Approximating a function \(f: \Omega \rightarrow \mathbb{R}\) where \(\Omega\) is a custom hyper-rectangular domain in Minterpy involves constructing an (interpolating) polynomial \(Q\) such that:

\[ f(\boldsymbol{x}) \approx Q \circ \mathcal{T} (\boldsymbol{x}), \]

where \(Q: [-1, 1]^m \rightarrow \mathbb{R}\) is the polynomial defined on the internal (reference) domain and \(\mathcal{T}\) is the affine separable transformation from \(\Omega\) to \([-1, 1]^m\). Both the user-defined domain and the internal domain are encapsulated in the Domain class.

An instance of Domain can be constructed via different constructors:

Domain: create an instance by specifying bounds for each dimension (this page)
Domain.uniform(): create an instance with uniform bounds (see the example)
Domain.identity(): create an instance with bounds identical to the internal domain (see the example)

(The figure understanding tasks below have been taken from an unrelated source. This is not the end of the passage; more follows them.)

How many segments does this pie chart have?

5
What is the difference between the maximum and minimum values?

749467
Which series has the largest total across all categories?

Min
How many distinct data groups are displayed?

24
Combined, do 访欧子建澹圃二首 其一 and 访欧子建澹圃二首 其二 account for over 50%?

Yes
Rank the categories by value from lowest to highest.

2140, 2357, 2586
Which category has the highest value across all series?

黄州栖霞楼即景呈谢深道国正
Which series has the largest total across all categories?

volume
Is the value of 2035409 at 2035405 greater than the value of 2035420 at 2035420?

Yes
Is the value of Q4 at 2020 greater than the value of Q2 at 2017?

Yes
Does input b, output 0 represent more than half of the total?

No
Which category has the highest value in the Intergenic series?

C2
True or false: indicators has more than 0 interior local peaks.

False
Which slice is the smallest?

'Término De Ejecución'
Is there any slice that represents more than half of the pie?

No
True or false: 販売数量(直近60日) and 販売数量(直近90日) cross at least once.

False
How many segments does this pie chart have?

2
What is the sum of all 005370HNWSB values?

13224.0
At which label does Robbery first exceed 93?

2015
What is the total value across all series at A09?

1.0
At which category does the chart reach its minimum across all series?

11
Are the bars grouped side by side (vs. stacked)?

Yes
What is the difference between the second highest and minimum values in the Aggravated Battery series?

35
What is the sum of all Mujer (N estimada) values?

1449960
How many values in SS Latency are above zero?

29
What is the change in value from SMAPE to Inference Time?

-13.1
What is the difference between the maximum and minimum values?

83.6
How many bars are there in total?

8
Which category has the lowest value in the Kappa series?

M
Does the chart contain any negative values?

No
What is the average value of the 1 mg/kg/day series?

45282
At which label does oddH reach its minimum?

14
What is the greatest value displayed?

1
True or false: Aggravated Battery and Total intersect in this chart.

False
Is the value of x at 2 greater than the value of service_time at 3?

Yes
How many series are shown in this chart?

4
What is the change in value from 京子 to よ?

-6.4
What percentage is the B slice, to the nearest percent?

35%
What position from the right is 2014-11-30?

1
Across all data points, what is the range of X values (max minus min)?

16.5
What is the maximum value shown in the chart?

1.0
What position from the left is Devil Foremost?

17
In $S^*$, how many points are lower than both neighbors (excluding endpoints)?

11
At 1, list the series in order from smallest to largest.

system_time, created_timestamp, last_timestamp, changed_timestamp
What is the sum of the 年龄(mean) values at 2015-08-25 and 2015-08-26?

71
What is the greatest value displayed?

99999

In this guide, you will construct a Domain instance using the default constructor.

About the default constructor#

The default constructor returns an instance of Domain based on a given set of bounds for each spatial dimension. Specifically, it accepts the bounds as a two-dimensional array of shape (m, 2) where m is the number of dimensions. Each row of the array corresponds to the interval of a dimension defined by the lower and upper bounds. The bounds must be finite real numbers with the lower bound strictly smaller than the upper bound.

Example: Two-dimensional rectangular domain#

Create a two-dimensional rectangular domain that corresponds to:

\[ \Omega = [0.0, 5.0] \times [10.0, 15.0] \]

Bounds#

The rectangular domain is defined by two bounds (intervals) one for each dimension. We can specify them in a single two-dimensional array of two rows:

bounds = np.array([
    [0.0, 5.0],
    [10.0, 15.0],
])

Domain instance#

An instance of Domain given an array of bounds can be constructed using the default constructor:

dom = mp.Domain(bounds)

Spatial dimension#

We can verify that the domain is two dimensional:

print(dom.spatial_dimension)

and with the appropriate bounds:

print(dom.bounds)

[[ 0.  5.]
 [10. 15.]]

Uniform domain#

A domain is a uniform domain if it has identical bounds across all dimensions (\([a, b]^m\)). This can be verified for the current instance using the following property:

dom.is_uniform

False

Identity domain#

A domain is an identity domain if the user-defined bounds match the internal reference domain (\([-1, 1]^m\)). This can be verified for the current instance using the following property:

dom.is_identity

False